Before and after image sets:
=-=-=

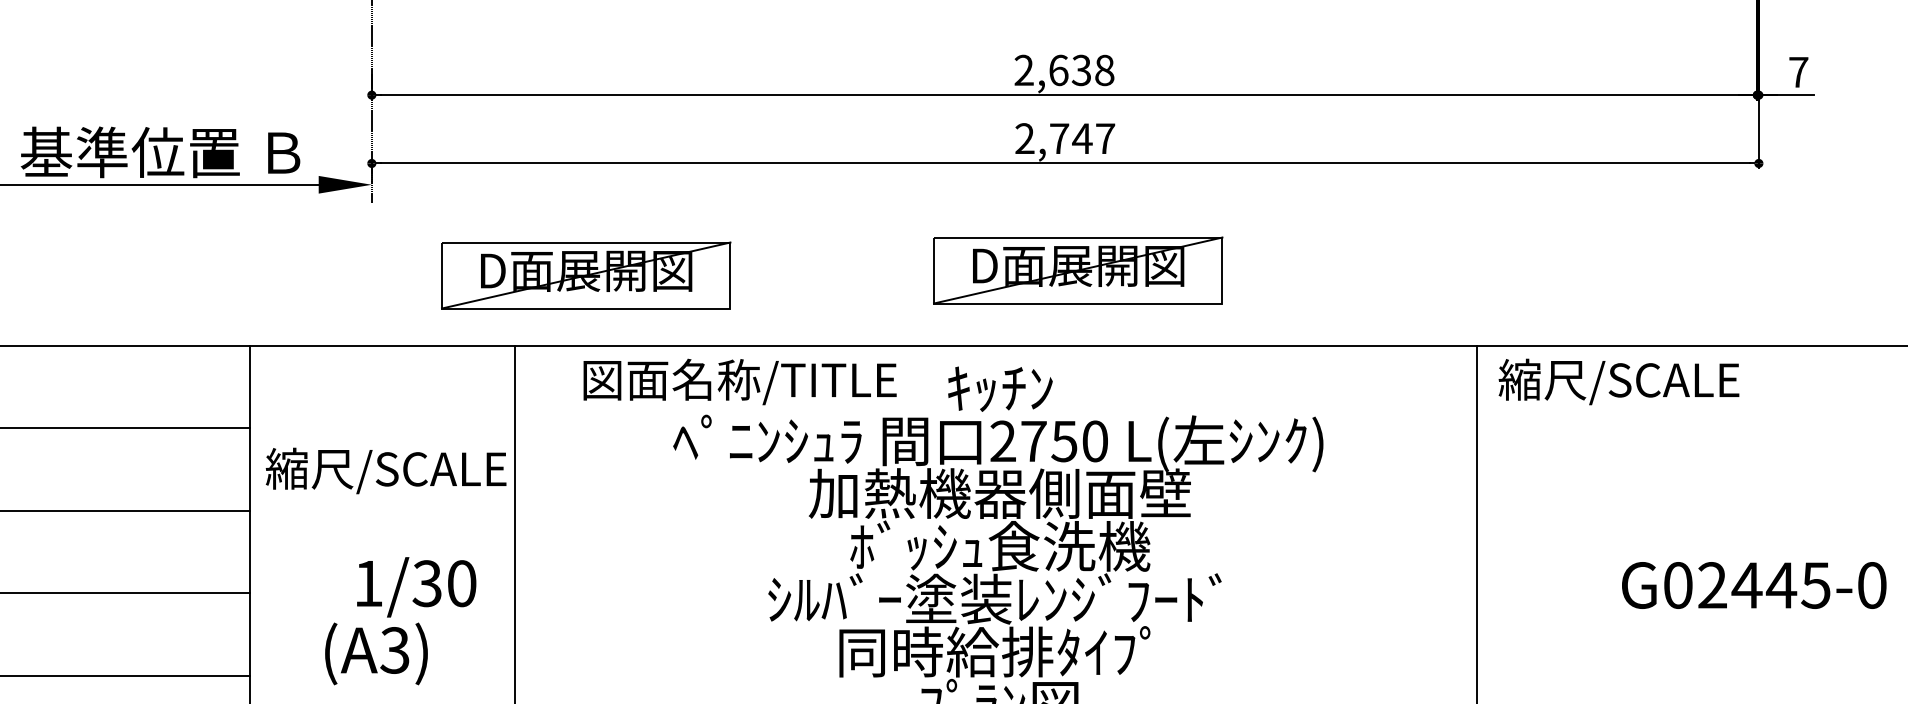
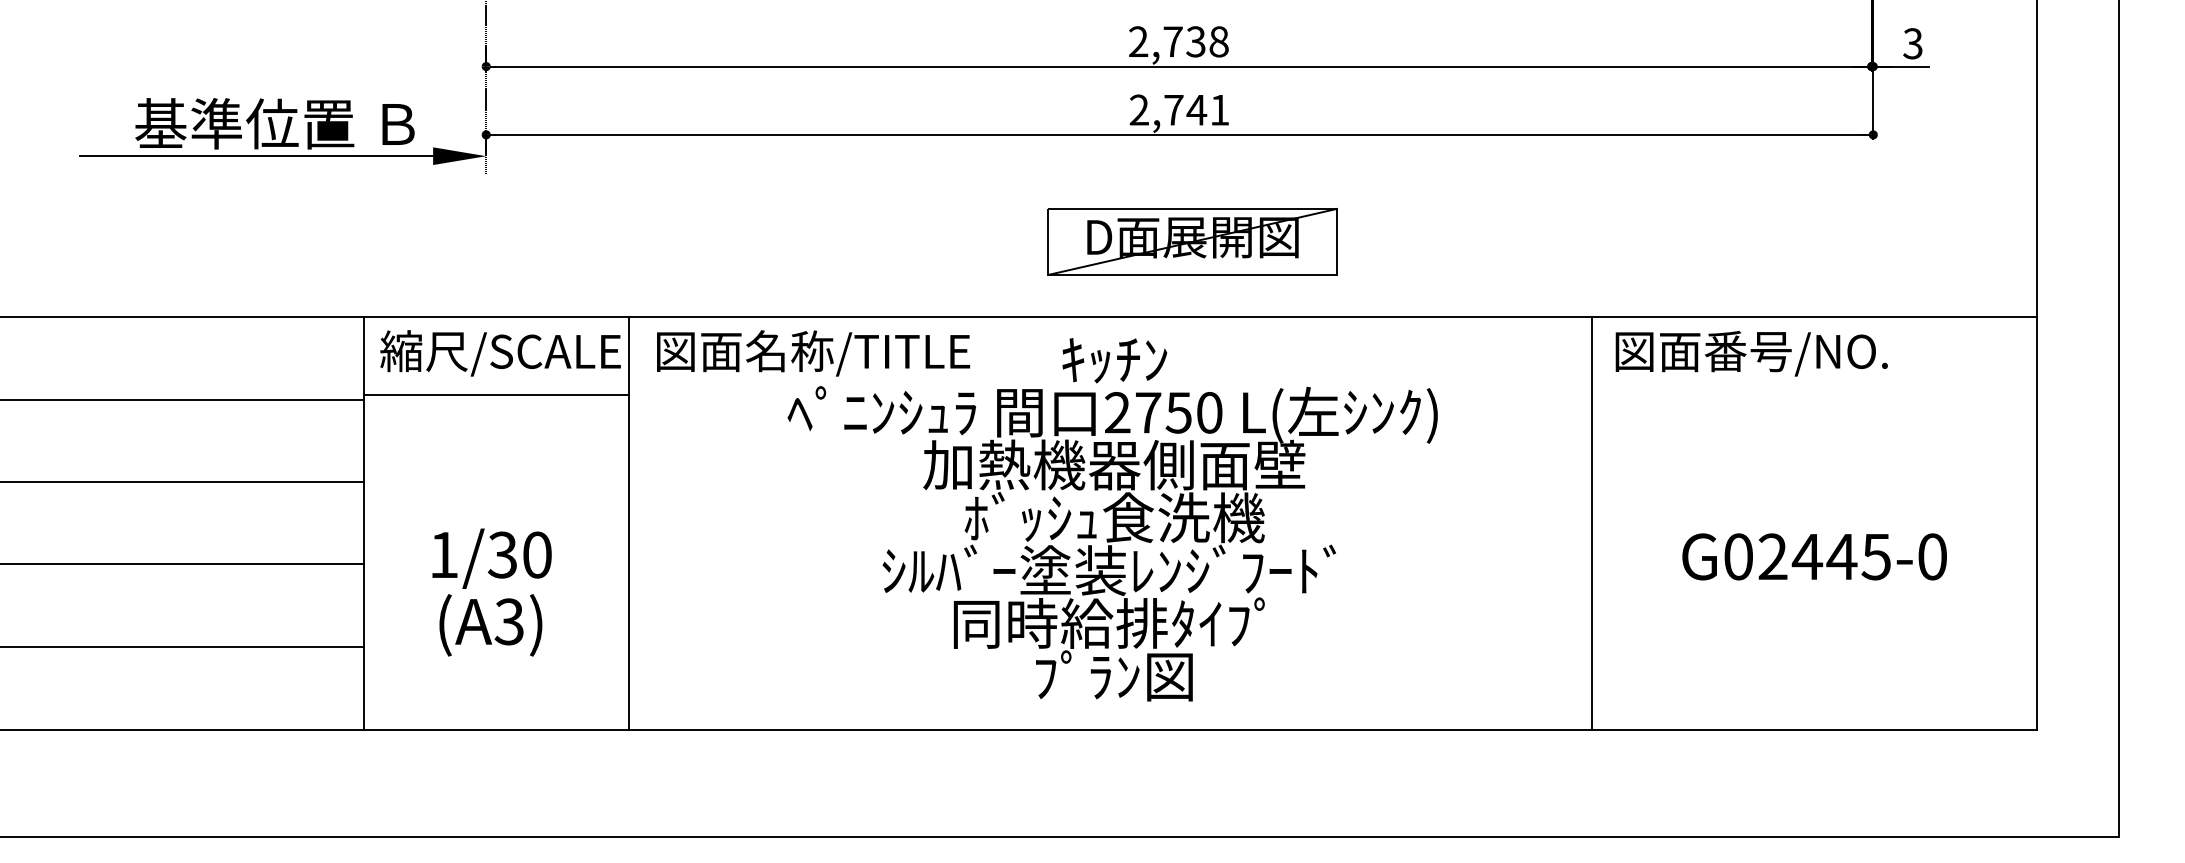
text: (1058, 70) -> (1172, 41), 2,638 -> 2,738
text: (1798, 72) -> (1912, 43), 7 -> 3
text: (1105, 139) -> (1219, 110), 2,747 -> 2,741
part: (586, 275) -> (700, 246), removed
text: (740, 382) -> (813, 353), moved
text: (1636, 382) -> (1750, 353), 縮尺/SCALE -> 図面番号/NO.
line: (382, 424) -> (496, 395), added
text: (386, 471) -> (500, 353), moved
text: (1754, 585) -> (1814, 556), moved
text: (416, 587) -> (491, 558), moved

=-=-=

In the records above, copy exactly the lines from the one that contains "text: (386, 471) -> (500, 353), moved" through the last, and nothing else.

text: (386, 471) -> (500, 353), moved
text: (1754, 585) -> (1814, 556), moved
text: (416, 587) -> (491, 558), moved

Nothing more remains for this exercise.